His remarks revealed deep-seated resentments over the position of Kazakh among some sections of society in Kazakhstan, where Russian continues to dominate in the public discourse two decades after the country gained independence.
Some Kazakh speakers bridle at what they see as insufficient state efforts to redress the situation, and as unwillingness among some citizens to learn Kazakh.
The letter should be viewed in the context of this simmering rancor, suggests Amirzhan Kosanov, deputy leader of the opposition OSDP Azat party. “This, I would say, is a cry from the heart, an attempt to attract the authorities’ attention, by radical means, to the true position of the Kazakh language in society,” he told the Guljan news website on September 9. Kosanov suggested that the crux of the problem is that Kazakh’s de facto position in Kazakhstan does not match its legal status as the state language.
Signatories from his party were among those to distance themselves from the controversial letter. The names of OSDP Azat co-leaders Zharmakhan Tuyakbay and Bolat Abilov appeared on the document, but the party said it had never agreed to a draft of the letter containing the inflammatory call to change the constitution. Some other signatories offered similar explanations.
The only reaction from the president’s office to date has come from Yermukhamet Yertysbayev, Nazarbayev’s high-profile adviser, who described the letter as “anti-constitutional,” “illegal,” and liable to provoke a “split.”
He also accused politicians of “politicking” ahead of parliamentary elections scheduled for next summer. This suggests that, as Kazakh-language lobbyists grow more vocal, Astana is anxious to avoid any nationalist-related discourse as the vote approaches.
Astana is conscious that language is a potent electoral issue in a situation where Russian remains for Kazakhstan a lingua franca of necessity. According to data from the 2009 census, only 64 percent of Kazakhstan’s 16.5-million population speak Kazakh, against 94 percent who understand Russian. This ratio is largely a legacy of the Soviet strategy of promoting Russian at the expense of other languages of formerly Soviet peoples.

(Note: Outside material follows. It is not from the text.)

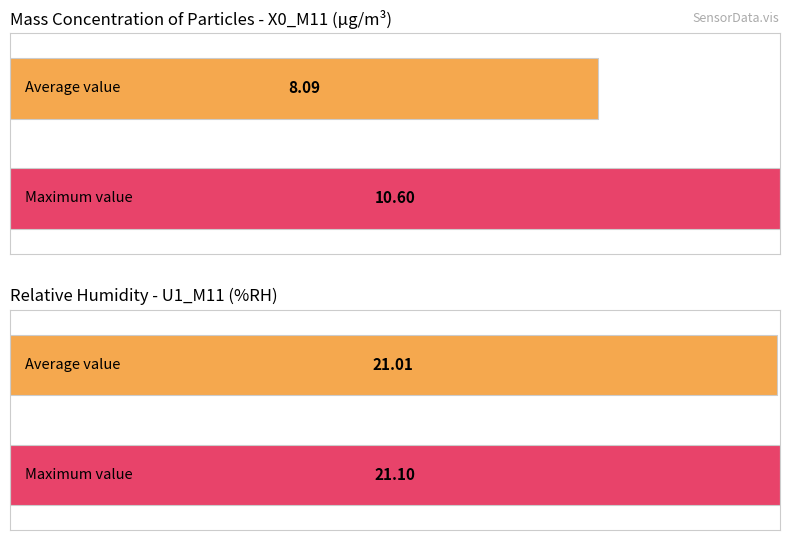

The X0_M11 series shows 10.5 at 03:07. True or false?

False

The census also revealed that only 14 percent of people are trying to learn Kazakh. By implication that suggests nearly a quarter of the population is making no effort to study the state language. Kazakh is an obligatory subject in all schools, but – with children still leaving school unable to communicate in Kazakh a generation after independence – the quality of language instruction is open to question.
“School leavers have a very weak level of Kazakh, and it is not improving with every year, unfortunately,” Layla Yermenbayeva, a Kazakh-language lecturer at Almaty’s Kazakhstan Institute of Management, Economics and Strategic Research (KIMEP), told EurasiaNet.org.
Astana has spent large sums on promoting Kazakh-language learning, financing hi-tech study materials and opening free learning centers around the country. This year it adopted a strategy containing ambitious targets to raise the number of adults speaking Kazakh to 80 percent by 2017 and 95 percent by 2020.
Nazarbayev presents the Kazakh language as a unifying factor for society – although any discussion of language issues tends to provoke divisive debates.
The latest trouble over language came on the heels of another dispute that erupted earlier in the summer, when a draft of planned amendments to language legislation was leaked to the press, sparking concerns that the use of Russian in official bodies would be banned starting in 2013. The leak caused rancorous Internet exchanges, forcing Gaziz Telebayev, a deputy culture minister in charge of drafting the legislation, to step in to ease concerns.
Denying the existence of plans to limit the use of Russian, he pointed out that the debate itself was revealing. “It is upsetting that public opinion evaluates the transition to the state language negatively,” Telebayev told the Megapolis newspaper. “What does the polemic that erupted on the Internet show? That unfortunately there are quite a few of our fellow citizens who believe that they don’t need the Kazakh language.”
Joanna Lillis is a freelance writer who specializes in Central Asia.